But regardless of what they fancy, local enthusiasts will once again come together at this year’s Meguiar’s Autorama, presented by O’Reilly Auto Parts, at Cobo Center Feb. 25-27. 2011 marks the event’s 59th year.

This year’s show will feature a Hollywood Legends area showcasing the famous rides of old TV characters from classic shows like “The Green Hornet” and “The Monkees.”

In Mark Marougi’s Bloomfield Township garage, he proudly keeps up the original 1966 Chrysler Imperial Black Beauty — which gained notoriety with its green headlights in the 1960s TV show “The Green Hornet.”

Next to Black Beauty, which will be part of the Hollywood Legends at this year’s Autorama, in his garage is an original General Lee Charger, well known for its stunts in “The Dukes of Hazzard.”

Marougi has the actual title from Warner Bros. for his General Lee. He purchased Black Beauty from George Barris, who — aside from General Lee and the Monkee-Mobile — built other legendary Hollywood vehicles, such as the Batmobile, Munster’s Koach and GreaseLightening. But Dean Jeffires, Barris’ right-hand man, is the mechanic credited for building Black Beauty, said Marougi, an avid collector of famous cars.

“I never actually owned a lot of real movie cars until 2005. Before then, I owned a bunch of muscle cars,” he said. “They were kind of getting boring to me because anyone could own a Charger or a Roadrunner.”

So he sent Barris an e-mail. A short time later, Barris’ son replied. Next thing Marougi knew, he was in Barris’ garage looking at classic Hollywood cars, attending celebrity-studded auctions and making offers.

He’s currently the owner of Black Beauty and two General Lee stunt cars.

“I have a whole different group of friends now,” he said. “I know where almost every movie car is in the world.”

Marougi has collected, redone and sold cars for many years — throughout those years, he said, he’s probably owned 50 different cars. He goes to Autorama every year, but this is the first time he’s showing.

A few of his buddies — one of whom owns the original Monkee-Mobile — will also be showing in the Hollywood Legends area of Autorama this year.

“I’m doing it because we’re all doing it together,” said Marougi, a hobbyist and local wine shop owner.

His years of collecting movie cars have left him with fond memories and a friendship with Barris, whom he idolizes, and his crew.

“It’s pretty wild to even have a vehicle like this in Detroit,” he said of Black Beauty and General Lee.

**Task instructions:**
1) Decide whether each statement below agrees with the Autorama text. Answer yes or no for each, quoting the exact words of the text that decide it.
(a) The 2011 show is the Autorama's 59th year.
(b) Marougi owned many real movie cars before 2005.
(c) This year is the first time Marougi is showing at Autorama.
2) Copy out the part of the Autorama text from "So he sent Barris" to "and making offers.".

**Record excerpts:**
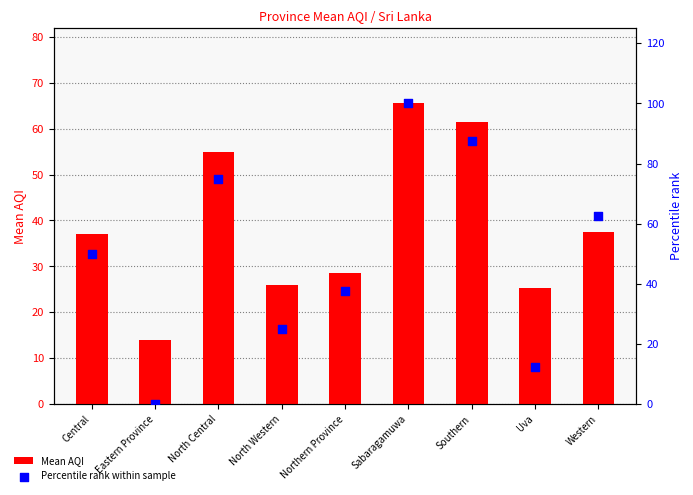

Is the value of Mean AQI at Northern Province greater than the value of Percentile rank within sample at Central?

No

--

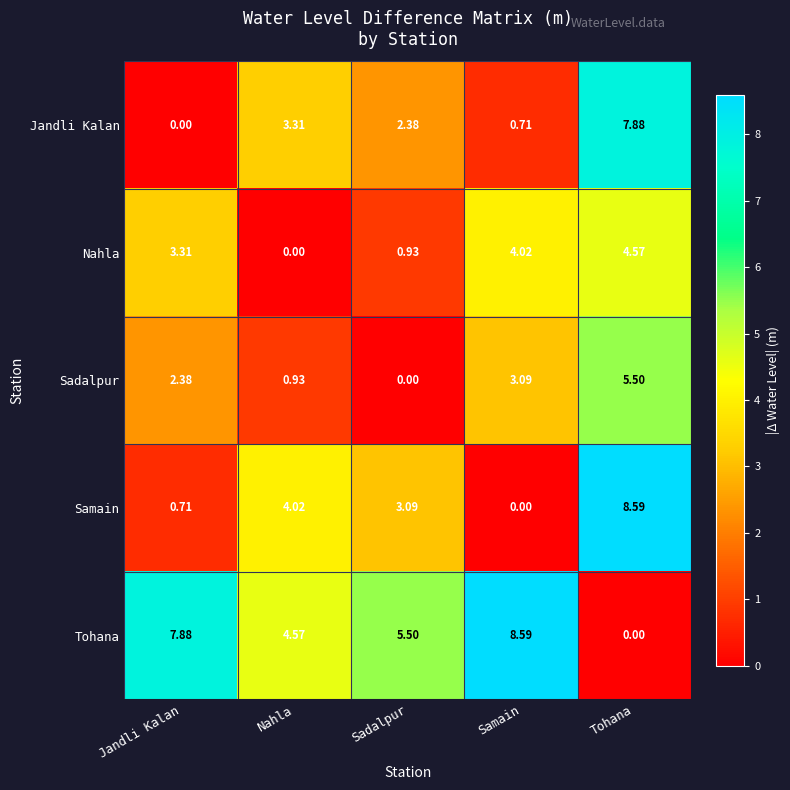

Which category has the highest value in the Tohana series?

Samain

**Answers below:**
1)
(a) Yes: "2011 marks the event’s 59th year."
(b) No: "I never actually owned a lot of real movie cars until 2005."
(c) Yes: "but this is the first time he’s showing."

2)
So he sent Barris an e-mail. A short time later, Barris’ son replied. Next thing Marougi knew, he was in Barris’ garage looking at classic Hollywood cars, attending celebrity-studded auctions and making offers.